Info: Stellungnahme der Stadtverwaltung

Die Burladinger Stadtverwaltung reagiert auf die Proteste aus der Bevölkerung: Die "Höhe der Bußgelder soll nochmals überprüft" werden, sagte Hauptamtsleiter Michael Schäfer auf Anfrage unserer Zeitung.

Warum wurden im Wohngebiet Mettenberg die Bürger gleich mit einem Bußgeld von 30 Euro belegt, wenn doch erklärtes Ziel war, bei Ordnungswidrigkeiten zuerst die Bürger zu informieren und das Gespräch mit ihnen zu suchen und dann erst die so genannten Knöllchen zu verteilen?
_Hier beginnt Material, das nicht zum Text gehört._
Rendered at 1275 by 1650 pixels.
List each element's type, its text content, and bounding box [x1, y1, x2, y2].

Schäfer: Die damaligen Vorgaben des Gemeinderats wurden auch in diesem Fall umgesetzt (Amtsblattartikel, Zettel in Briefkasten, persönlicher Hinweis in Gesprächen, Anschreiben an Grundstückseigentümer…).
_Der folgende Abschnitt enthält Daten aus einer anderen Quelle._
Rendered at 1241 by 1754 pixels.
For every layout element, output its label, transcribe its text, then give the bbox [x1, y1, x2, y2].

Wie groß ist der Ermessenspielraum im Bußgeldkatalog bei Verstößen gegen die Räumpflicht? Hätten auch Bußgelder unter 30 Euro ausgesprochen werden können?

Im Fall der Räum- und Streupflicht sind wichtige Schutzgüter betroffen (Gesundheit, hoher Schadenersatz): Der Betrag von 30 Euro sollte im Vergleich zu anderen Verstößen deshalb ein deutliches Zeichen sein (zum Beispiel kostet Parken in zweiter Reihe über 15 Minuten laut bundesweitem Bußgeldkatalog ebenfalls 30 Euro). Es wäre auch ein Bußgeld unter 30 Euro möglich gewesen.

Wie hoch ist die Summe der Bußgelder insgesamt, die am 8. März in Burladingen wegen Verstoßes gegen die Räumpflicht ausgesprochen wurden?

Generell nehmen wir die Rückmeldungen zum Anlass, die Höhe unserer Bußgelder nochmals zu überprüfen. Wir wollen die Einwohner nicht schröpfen und hohe Bußgelder wirklich nur in gravierenden Fällen verhängen. Das muss im Einzelfall überprüft werden.